*** Opening The data ***

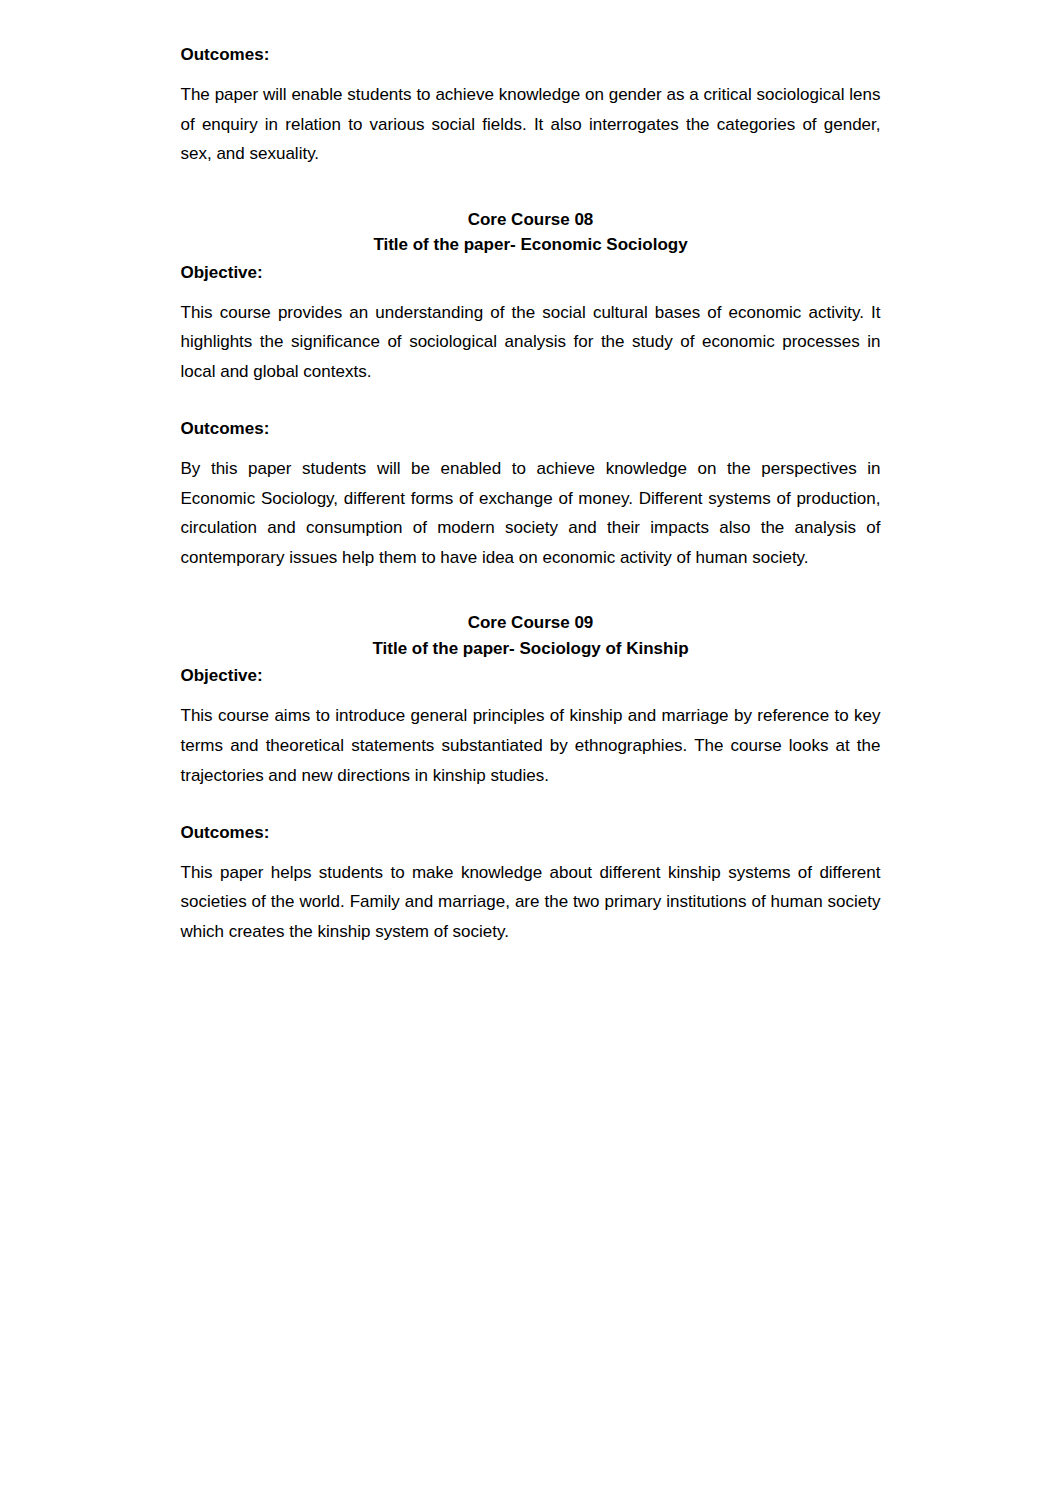Outcomes:
The paper will enable students to achieve knowledge on gender as a critical sociological lens of enquiry in relation to various social fields. It also interrogates the categories of gender, sex, and sexuality.
Core Course 08 Title of the paper- Economic Sociology
Objective:
This course provides an understanding of the social cultural bases of economic activity. It highlights the significance of sociological analysis for the study of economic processes in local and global contexts.
Outcomes:
By this paper students will be enabled to achieve knowledge on the perspectives in Economic Sociology, different forms of exchange of money. Different systems of production, circulation and consumption of modern society and their impacts also the analysis of contemporary issues help them to have idea on economic activity of human society.
Core Course 09 Title of the paper- Sociology of Kinship
Objective:
This course aims to introduce general principles of kinship and marriage by reference to key terms and theoretical statements substantiated by ethnographies. The course looks at the trajectories and new directions in kinship studies.
Outcomes:
This paper helps students to make knowledge about different kinship systems of different societies of the world. Family and marriage, are the two primary institutions of human society which creates the kinship system of society.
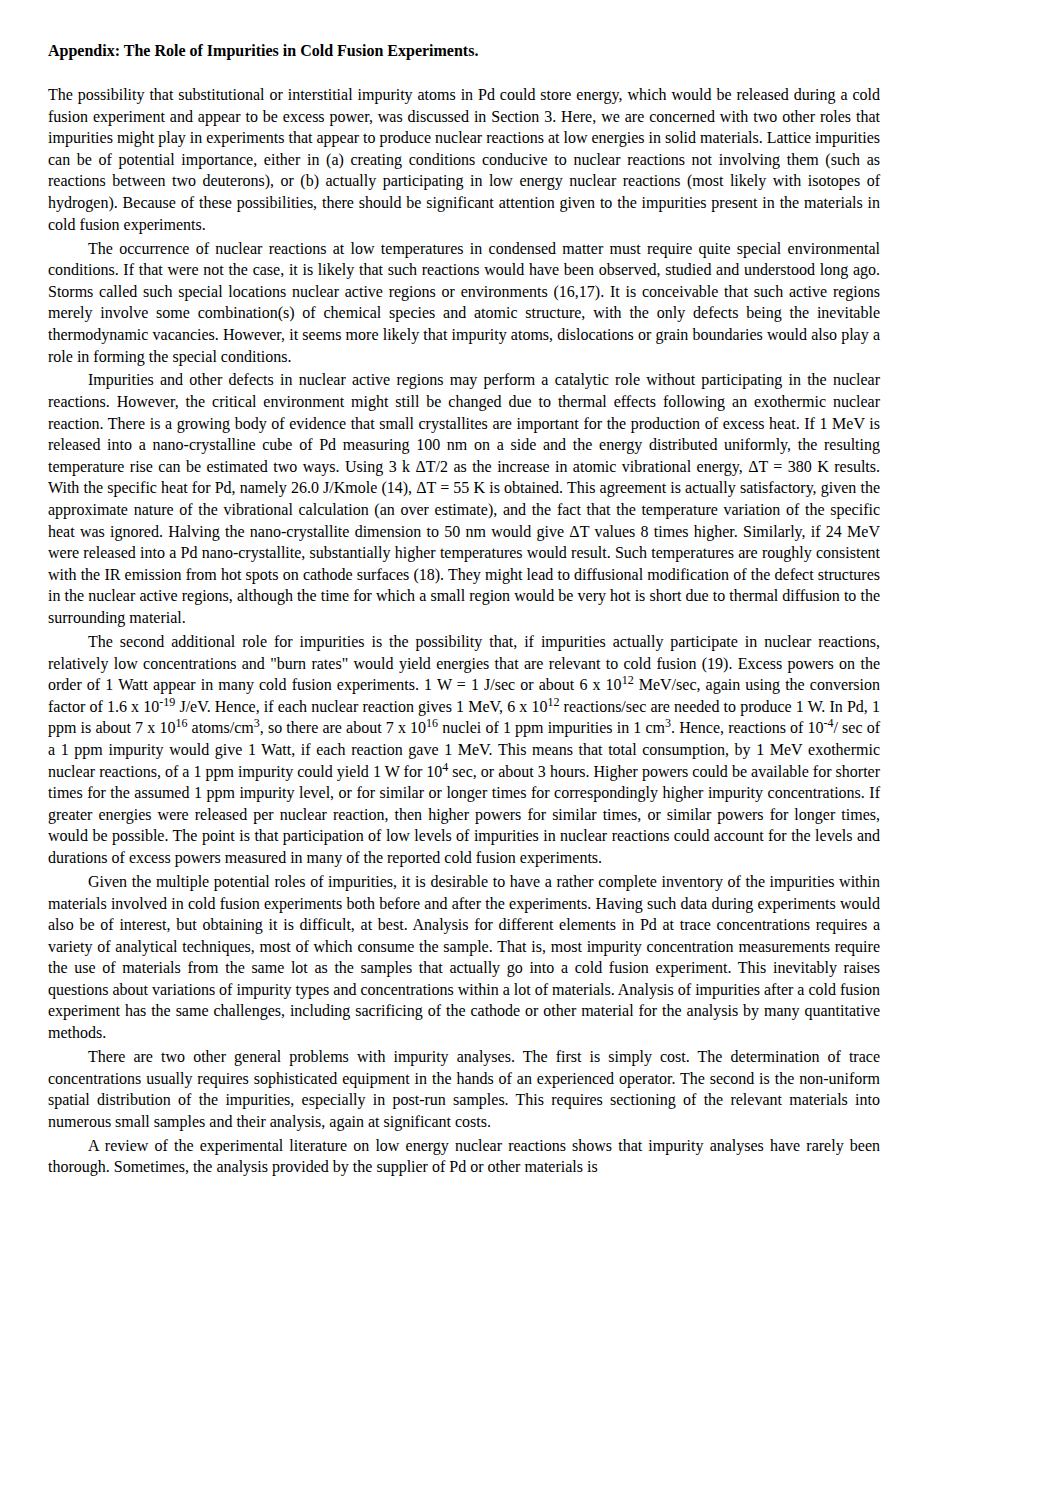Appendix: The Role of Impurities in Cold Fusion Experiments.
The possibility that substitutional or interstitial impurity atoms in Pd could store energy, which would be released during a cold fusion experiment and appear to be excess power, was discussed in Section 3. Here, we are concerned with two other roles that impurities might play in experiments that appear to produce nuclear reactions at low energies in solid materials. Lattice impurities can be of potential importance, either in (a) creating conditions conducive to nuclear reactions not involving them (such as reactions between two deuterons), or (b) actually participating in low energy nuclear reactions (most likely with isotopes of hydrogen). Because of these possibilities, there should be significant attention given to the impurities present in the materials in cold fusion experiments.
The occurrence of nuclear reactions at low temperatures in condensed matter must require quite special environmental conditions. If that were not the case, it is likely that such reactions would have been observed, studied and understood long ago. Storms called such special locations nuclear active regions or environments (16,17). It is conceivable that such active regions merely involve some combination(s) of chemical species and atomic structure, with the only defects being the inevitable thermodynamic vacancies. However, it seems more likely that impurity atoms, dislocations or grain boundaries would also play a role in forming the special conditions.
Impurities and other defects in nuclear active regions may perform a catalytic role without participating in the nuclear reactions. However, the critical environment might still be changed due to thermal effects following an exothermic nuclear reaction. There is a growing body of evidence that small crystallites are important for the production of excess heat. If 1 MeV is released into a nano-crystalline cube of Pd measuring 100 nm on a side and the energy distributed uniformly, the resulting temperature rise can be estimated two ways. Using 3 k ΔT/2 as the increase in atomic vibrational energy, ΔT = 380 K results. With the specific heat for Pd, namely 26.0 J/Kmole (14), ΔT = 55 K is obtained. This agreement is actually satisfactory, given the approximate nature of the vibrational calculation (an over estimate), and the fact that the temperature variation of the specific heat was ignored. Halving the nano-crystallite dimension to 50 nm would give ΔT values 8 times higher. Similarly, if 24 MeV were released into a Pd nano-crystallite, substantially higher temperatures would result. Such temperatures are roughly consistent with the IR emission from hot spots on cathode surfaces (18). They might lead to diffusional modification of the defect structures in the nuclear active regions, although the time for which a small region would be very hot is short due to thermal diffusion to the surrounding material.
The second additional role for impurities is the possibility that, if impurities actually participate in nuclear reactions, relatively low concentrations and "burn rates" would yield energies that are relevant to cold fusion (19). Excess powers on the order of 1 Watt appear in many cold fusion experiments. 1 W = 1 J/sec or about 6 x 1012 MeV/sec, again using the conversion factor of 1.6 x 10-19 J/eV. Hence, if each nuclear reaction gives 1 MeV, 6 x 1012 reactions/sec are needed to produce 1 W. In Pd, 1 ppm is about 7 x 1016 atoms/cm3, so there are about 7 x 1016 nuclei of 1 ppm impurities in 1 cm3. Hence, reactions of 10-4/ sec of a 1 ppm impurity would give 1 Watt, if each reaction gave 1 MeV. This means that total consumption, by 1 MeV exothermic nuclear reactions, of a 1 ppm impurity could yield 1 W for 104 sec, or about 3 hours. Higher powers could be available for shorter times for the assumed 1 ppm impurity level, or for similar or longer times for correspondingly higher impurity concentrations. If greater energies were released per nuclear reaction, then higher powers for similar times, or similar powers for longer times, would be possible. The point is that participation of low levels of impurities in nuclear reactions could account for the levels and durations of excess powers measured in many of the reported cold fusion experiments.
Given the multiple potential roles of impurities, it is desirable to have a rather complete inventory of the impurities within materials involved in cold fusion experiments both before and after the experiments. Having such data during experiments would also be of interest, but obtaining it is difficult, at best. Analysis for different elements in Pd at trace concentrations requires a variety of analytical techniques, most of which consume the sample. That is, most impurity concentration measurements require the use of materials from the same lot as the samples that actually go into a cold fusion experiment. This inevitably raises questions about variations of impurity types and concentrations within a lot of materials. Analysis of impurities after a cold fusion experiment has the same challenges, including sacrificing of the cathode or other material for the analysis by many quantitative methods.
There are two other general problems with impurity analyses. The first is simply cost. The determination of trace concentrations usually requires sophisticated equipment in the hands of an experienced operator. The second is the non-uniform spatial distribution of the impurities, especially in post-run samples. This requires sectioning of the relevant materials into numerous small samples and their analysis, again at significant costs.
A review of the experimental literature on low energy nuclear reactions shows that impurity analyses have rarely been thorough. Sometimes, the analysis provided by the supplier of Pd or other materials is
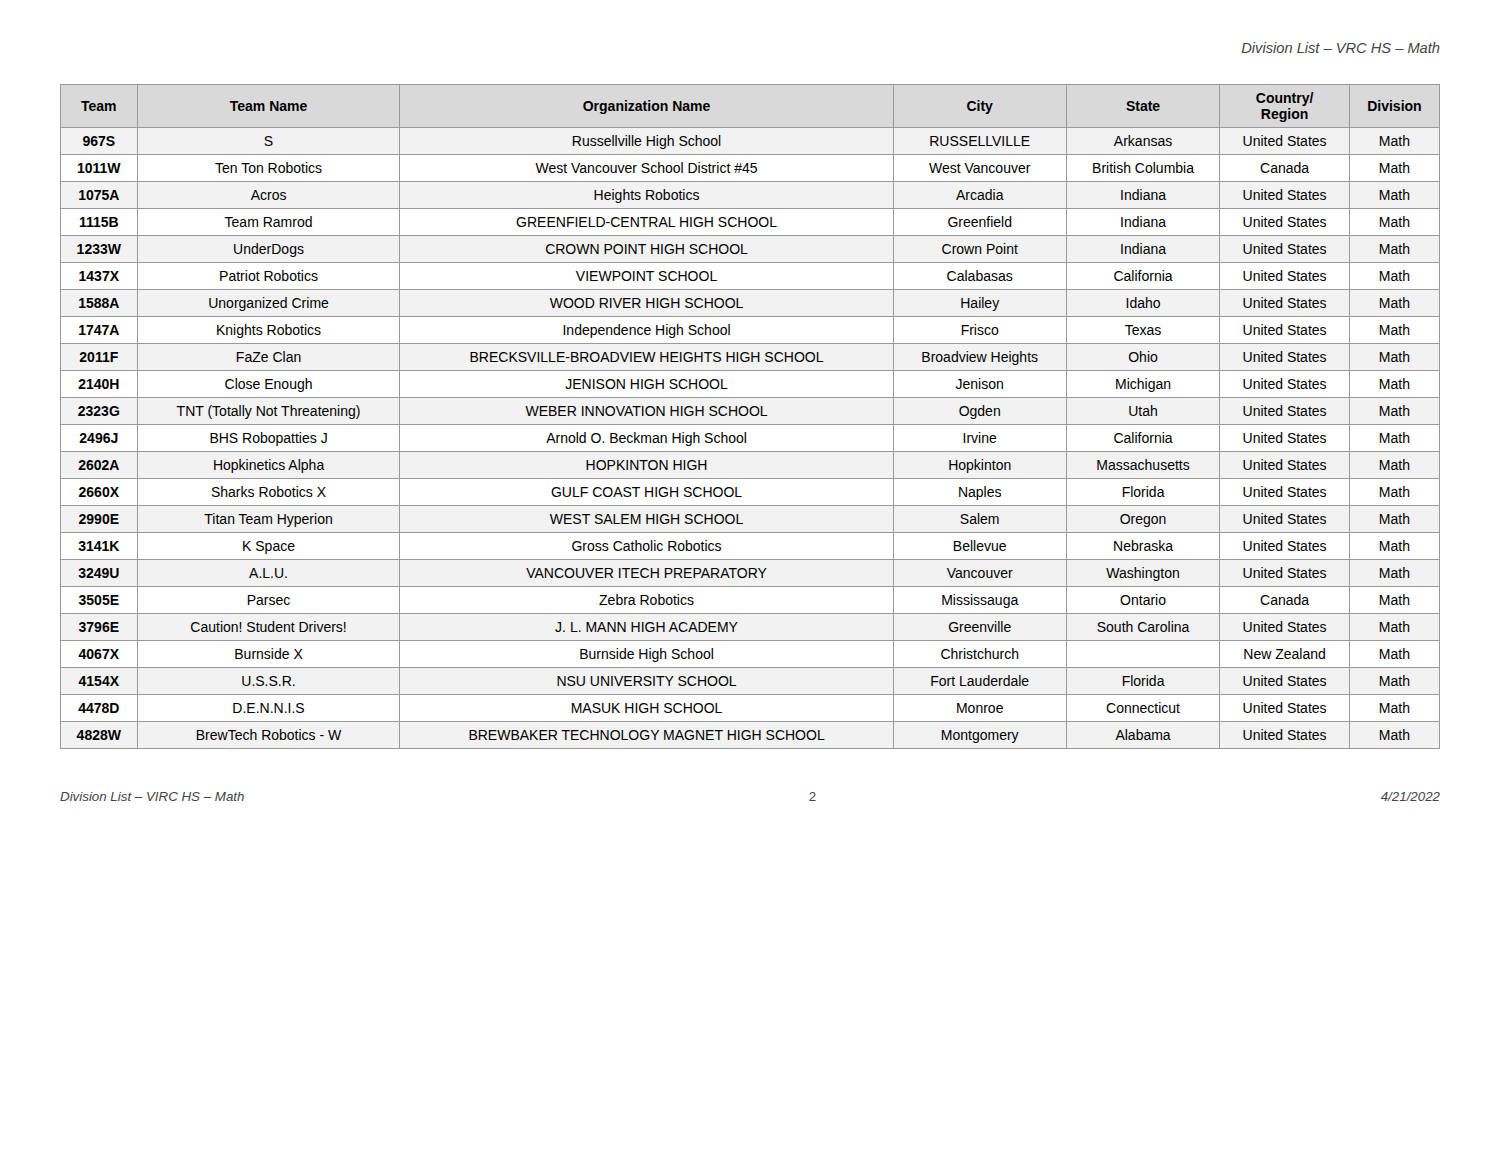Division List – VRC HS – Math
| Team | Team Name | Organization Name | City | State | Country/ Region | Division |
| --- | --- | --- | --- | --- | --- | --- |
| 967S | S | Russellville High School | RUSSELLVILLE | Arkansas | United States | Math |
| 1011W | Ten Ton Robotics | West Vancouver School District #45 | West Vancouver | British Columbia | Canada | Math |
| 1075A | Acros | Heights Robotics | Arcadia | Indiana | United States | Math |
| 1115B | Team Ramrod | GREENFIELD-CENTRAL HIGH SCHOOL | Greenfield | Indiana | United States | Math |
| 1233W | UnderDogs | CROWN POINT HIGH SCHOOL | Crown Point | Indiana | United States | Math |
| 1437X | Patriot Robotics | VIEWPOINT SCHOOL | Calabasas | California | United States | Math |
| 1588A | Unorganized Crime | WOOD RIVER HIGH SCHOOL | Hailey | Idaho | United States | Math |
| 1747A | Knights Robotics | Independence High School | Frisco | Texas | United States | Math |
| 2011F | FaZe Clan | BRECKSVILLE-BROADVIEW HEIGHTS HIGH SCHOOL | Broadview Heights | Ohio | United States | Math |
| 2140H | Close Enough | JENISON HIGH SCHOOL | Jenison | Michigan | United States | Math |
| 2323G | TNT (Totally Not Threatening) | WEBER INNOVATION HIGH SCHOOL | Ogden | Utah | United States | Math |
| 2496J | BHS Robopatties J | Arnold O. Beckman High School | Irvine | California | United States | Math |
| 2602A | Hopkinetics Alpha | HOPKINTON HIGH | Hopkinton | Massachusetts | United States | Math |
| 2660X | Sharks Robotics X | GULF COAST HIGH SCHOOL | Naples | Florida | United States | Math |
| 2990E | Titan Team Hyperion | WEST SALEM HIGH SCHOOL | Salem | Oregon | United States | Math |
| 3141K | K Space | Gross Catholic Robotics | Bellevue | Nebraska | United States | Math |
| 3249U | A.L.U. | VANCOUVER ITECH PREPARATORY | Vancouver | Washington | United States | Math |
| 3505E | Parsec | Zebra Robotics | Mississauga | Ontario | Canada | Math |
| 3796E | Caution! Student Drivers! | J. L. MANN HIGH ACADEMY | Greenville | South Carolina | United States | Math |
| 4067X | Burnside X | Burnside High School | Christchurch | | New Zealand | Math |
| 4154X | U.S.S.R. | NSU UNIVERSITY SCHOOL | Fort Lauderdale | Florida | United States | Math |
| 4478D | D.E.N.N.I.S | MASUK HIGH SCHOOL | Monroe | Connecticut | United States | Math |
| 4828W | BrewTech Robotics - W | BREWBAKER TECHNOLOGY MAGNET HIGH SCHOOL | Montgomery | Alabama | United States | Math |
Division List – VIRC HS – Math 2 4/21/2022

*** Closing The data ***

__Work required__:
With the line holding "Ohio | United States | Math |" as the first and the line holding "Nebraska | United States | Math |" as the last, please transcribe exactly the lines of the material above in that range and nothing else.

__Written response__:
| 2011F | FaZe Clan | BRECKSVILLE-BROADVIEW HEIGHTS HIGH SCHOOL | Broadview Heights | Ohio | United States | Math |
| 2140H | Close Enough | JENISON HIGH SCHOOL | Jenison | Michigan | United States | Math |
| 2323G | TNT (Totally Not Threatening) | WEBER INNOVATION HIGH SCHOOL | Ogden | Utah | United States | Math |
| 2496J | BHS Robopatties J | Arnold O. Beckman High School | Irvine | California | United States | Math |
| 2602A | Hopkinetics Alpha | HOPKINTON HIGH | Hopkinton | Massachusetts | United States | Math |
| 2660X | Sharks Robotics X | GULF COAST HIGH SCHOOL | Naples | Florida | United States | Math |
| 2990E | Titan Team Hyperion | WEST SALEM HIGH SCHOOL | Salem | Oregon | United States | Math |
| 3141K | K Space | Gross Catholic Robotics | Bellevue | Nebraska | United States | Math |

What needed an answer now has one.